Arthur Spencer’s former brother-in-law, Bill Frasier, told the newspaper that he, too, had heard the story from Mr. Spencer.
The newspaper reported that both William Spencer and Mr. Frasier had told their stories to the F.B.I. The agency would not comment on the case, but a spokesman pointed out that prosecuting an arson case in federal court might pose challenges. The arson would have had to involve something that was a federal crime at the time, like interstate kidnapping or the use of a specific type of explosive, or it would have had to have happened on federal property.
It was Rosa Williams, Mr. Morris’s granddaughter, who moved Mr. Nelson to dedicate himself to this and the other cold cases. After he wrote his first article on the subject in 2007, in which he revealed that the owner of the shoe shop was on the F.B.I.’s list of unsolved civil rights murders, Ms. Williams called.
She told him she had never known what had happened to her grandfather, and she thanked him. She also asked Mr. Nelson to help figure out who killed her grandfather. “I told her I’m going to try,” he said.
From that moment on, Mr.
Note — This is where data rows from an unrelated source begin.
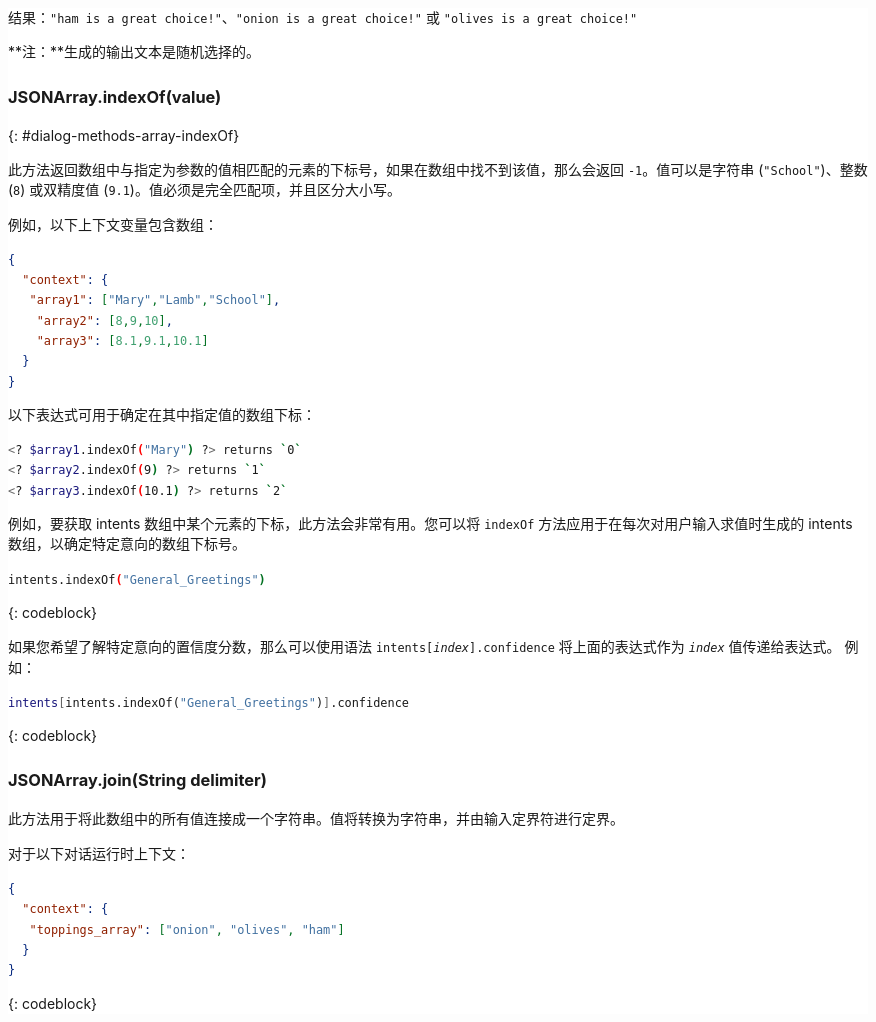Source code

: 结果：`"ham is a great choice!"`、`"onion is a great choice!"` 或 `"olives is a great choice!"`

**注：**生成的输出文本是随机选择的。

### JSONArray.indexOf(value)
{: #dialog-methods-array-indexOf}

此方法返回数组中与指定为参数的值相匹配的元素的下标号，如果在数组中找不到该值，那么会返回 `-1`。值可以是字符串 (`"School"`)、整数 (`8`) 或双精度值 (`9.1`)。值必须是完全匹配项，并且区分大小写。

例如，以下上下文变量包含数组：

```json
{
  "context": {
   "array1": ["Mary","Lamb","School"],
    "array2": [8,9,10],
    "array3": [8.1,9.1,10.1]
  }
}
```

以下表达式可用于确定在其中指定值的数组下标：

```bash
<? $array1.indexOf("Mary") ?> returns `0`
<? $array2.indexOf(9) ?> returns `1`
<? $array3.indexOf(10.1) ?> returns `2`
```

例如，要获取 intents 数组中某个元素的下标，此方法会非常有用。您可以将 `indexOf` 方法应用于在每次对用户输入求值时生成的 intents 数组，以确定特定意向的数组下标号。

```bash
intents.indexOf("General_Greetings")
```
{: codeblock}

如果您希望了解特定意向的置信度分数，那么可以使用语法 `intents[`*`index`*`].confidence` 将上面的表达式作为 *`index`* 值传递给表达式。 例如：

```bash
intents[intents.indexOf("General_Greetings")].confidence
```
{: codeblock}

### JSONArray.join(String delimiter)

此方法用于将此数组中的所有值连接成一个字符串。值将转换为字符串，并由输入定界符进行定界。

对于以下对话运行时上下文：

```json
{
  "context": {
   "toppings_array": ["onion", "olives", "ham"]
  }
}
```
{: codeblock}
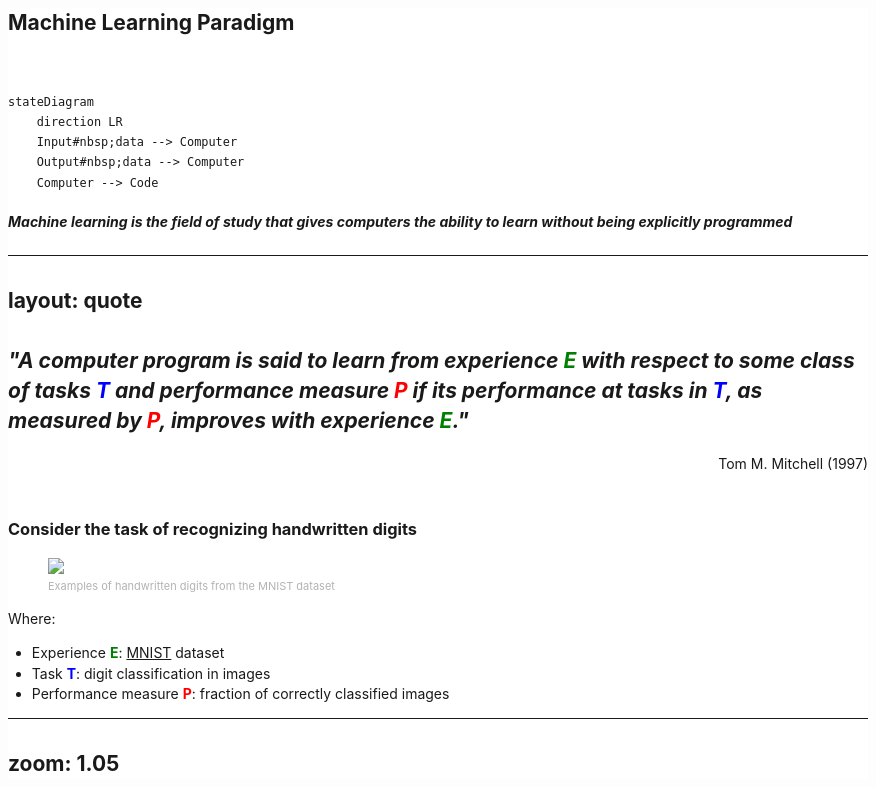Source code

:## Machine Learning Paradigm
<br>

```mermaid {scale: 0.75}
stateDiagram
    direction LR
    Input#nbsp;data --> Computer
    Output#nbsp;data --> Computer
    Computer --> Code
```
##### *Machine learning is the field of study that gives computers the ability to learn without being explicitly programmed*
</v-click>

---
layout: quote
---

## *"A computer program is said to learn from experience <span style="color: green">**E**</span> with respect to some class of tasks <span style="color: blue">**T**</span> and performance measure <span style="color: red">**P**</span> if its performance at tasks in <span style="color: blue">**T**</span>, as measured by <span style="color: red">**P**</span>, improves with experience <span style="color: green">**E**</span>."*
<div style="text-align: right"> Tom M. Mitchell  (1997)</div>
<br>

### Consider the task of recognizing handwritten digits

<figure>
  <img src="/digits.png" style="width: 900px !important">
  <figcaption style="color:#b3b3b3ff; font-size: 11px;">Examples of handwritten digits from the MNIST dataset
  </figcaption>
</figure>

Where:
* Experience <span style="color: green">**E**</span>: [MNIST](https://en.wikipedia.org/wiki/MNIST_database) dataset
* Task <span style="color: blue">**T**</span>: digit classification in images
* Performance measure <span style="color: red">**P**</span>: fraction of correctly classified images

---
zoom: 1.05
---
Nelson has reported on little else. With the help of the Cold Case Justice Initiative at the Syracuse University College of Law, he went on to file more than 150 articles on the subject, culminating in this one, which he hopes will lead to an arrest.
But he is also motivated by the curiosity of a newsman.
“What kind of human being could set another man on fire?” he said. “I was just curious about something that happened in our community that I never knew about. I just wanted to find out who did it.”